I have deep concern that it has made a huge fluff of the numbers for Stamp Duty Land Tax that could leave the Treasury billions short on its target for the revenue so much needed to close the deficit.

We are being asked to believe that by 2014 the Treasury will be taking more in real terms from tax on the sales of residential and commercial land and property than it was during the pre-credit crunch boom years.

The graph shows the level of Stamp Duty taken from both commercial and housing property sales corrected for inflation (using OBR and Treasury deflators), the level of residential transactions and non-residential transactions magnified by 10 (to get it on the graph). The data coming from HMRC with the forecast to 2016 taken from OBR figures.

At the height of the boom HM Revenue was taking in cash terms just shy of £10 billion in SDLT, mostly from home sales, which provided about 2.2% of HMRC’s take.

That tax take dropped to £4.8 billion in 2008/09, which amounted to about 1.1% of HMRC income.

What is clear, and indeed unsurprising, is how volatile this tax is.
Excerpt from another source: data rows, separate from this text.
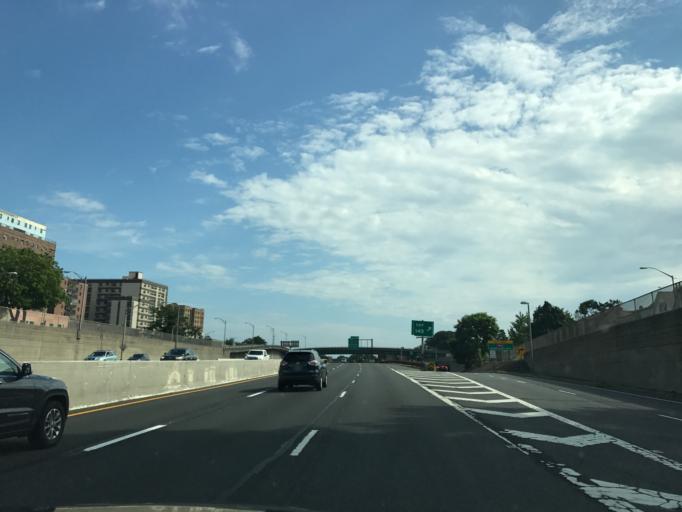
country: US
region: New Jersey
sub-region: Essex County
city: East Orange
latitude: 40.7533
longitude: -74.2108
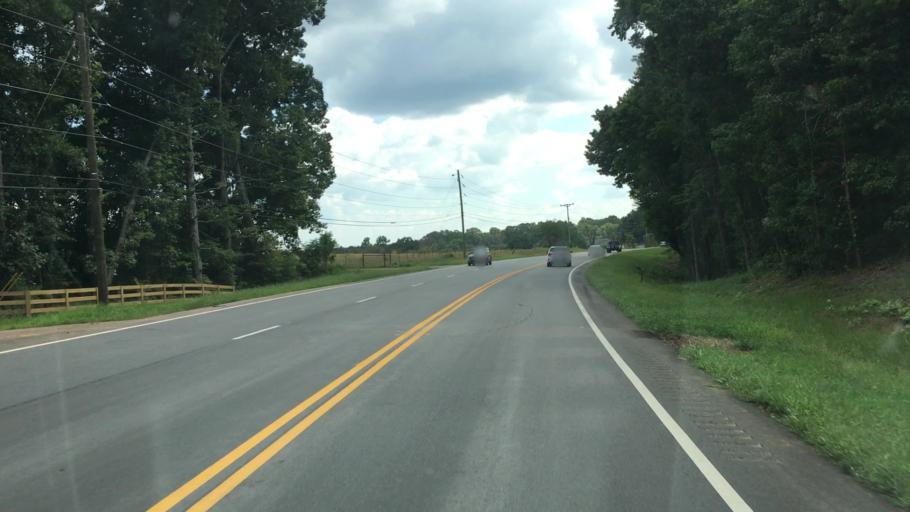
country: US
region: Georgia
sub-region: Putnam County
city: Jefferson
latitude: 33.4243
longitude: -83.3701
It takes heavily in buoyant years and lightly when the property market slumps.

Now, looking at what the OBR expects will be taken from this tax in coming years is interesting. It expects that in the financial year ending 2015/16 SDLT will take in £13.5 billion, or about 2.5% of HMRC revenue.

By 2014 it expects to be taking in more than £12 billion annually, which when inflation is taken into account is a bit more than what was being taken in 2007.
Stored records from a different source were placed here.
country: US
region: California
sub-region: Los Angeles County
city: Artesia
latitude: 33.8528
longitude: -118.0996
Yes, there have been tweaks to the thresholds and any inflation in prices would bring a higher proportion of transactions into scope.

But I am not alone in thinking that the figures produced by OBR seem exceptionally high with an extreme downside risk. “Preposterous,” was one word use to describe the forecast by one of the industry experts I chatted to on the subject.
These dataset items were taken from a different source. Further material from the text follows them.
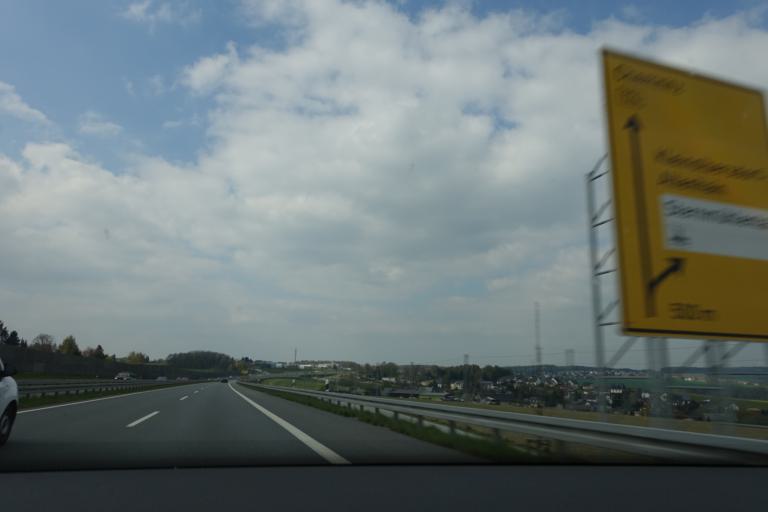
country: DE
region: Saxony
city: Gornau
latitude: 50.7796
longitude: 13.0007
The trouble is that if OBR has this wrong it may prove serious, not just for the UK economy generally, but for construction. Because a major shortfall in tax of that scale will, almost certainly, have the Chancellor reviewing his position on capital spending.

It does not seem unreasonable to suggest that we could be talking about a tax black hole of anything up to £4 billion.

So why might OBR have it wrong?

Firstly there is an assumption that the number of transactions will bounce back more or less to the levels we saw during the boom.

Historically this looks unlikely, if we look at the graph of transactions since 1979 (this is one I had prepared before and it is just for England and Wales, but will do for the illustration). 

It shows how long it took for transactions to recover after the previous collapse in the market. Admitted history is not necessarily a clear guide to the future, but is still tells a story.

But this bounce back within the OBR forecast, my more econometrically-minded friends suggest, looks like a “revert to mean” problem within the model being used, rather than a considered judgement of what is likely to happen given the prevailing economic forces at work within the housing market.

Leaving aside historical precedent, there is currently a huge number of drags on the level of transactions, which suggest that a bounce back in home sales is very unlikely.

There is a chronic affordability problem. This is not the background to a surge in transactions. And the assumptions that OBR makes about the level of wage growth and the level of house prices does not point to an improvement in affordability.

The crude wages-house price graph (right)  clearly shows a step change in the value of homes to the wages being earned by would-be buyers, with the recession not really providing a full correction in affordability.

You can do numerous graphs to show that the level of house prices to earnings remains exceptional, this graph simply takes nominal average earnings (figures from measuringworth.com) and CLG house prices with forecast growth figures from OBR. Deflators were then applied to adjust for inflation.

I personally would be quite sceptical about the forecasts for house price growth, but we will leave that to one side and take them as given.

Yet, while the assumed increase in house prices will technically raise more funds, higher house prices will bear down on the rate of transactions and most likely reduce the overall tax take.

It could be argued that a continuation of low mortgage rates might appear to be a solution here. But as I have argued before a long spell of low interest rates rebases house prices to a higher level and reduces the ability of first time buyers to trade up.

I have estimated before that, given the prevailing mortgage rates and house prices, all other things being broadly equal, it will take a first time buyers about twice as long to build enough equity to shift up to a second home as it would have done in the 1980s.

This slow pace of trading up will continue to bear down heavily on the level of transactions.

However, probably the clinching argument is that we are, in all probability, entering a new era of mortgage funding very different to the recent past.

The availability of funds will be significantly tighter than in the past as lenders build the capital bases and seek to fill the looming funding gap. This must restrict the numbers of first time buyers entering the market. This will restrain the number of sales.

Yes, a rapid increase in commercial property sales could help to rebuild SDLT, but this is similarly constrained with finance less available than in the past.

I just hope Sir Alan Budd and his team know something I don’t, otherwise the squeeze is set to get tighter.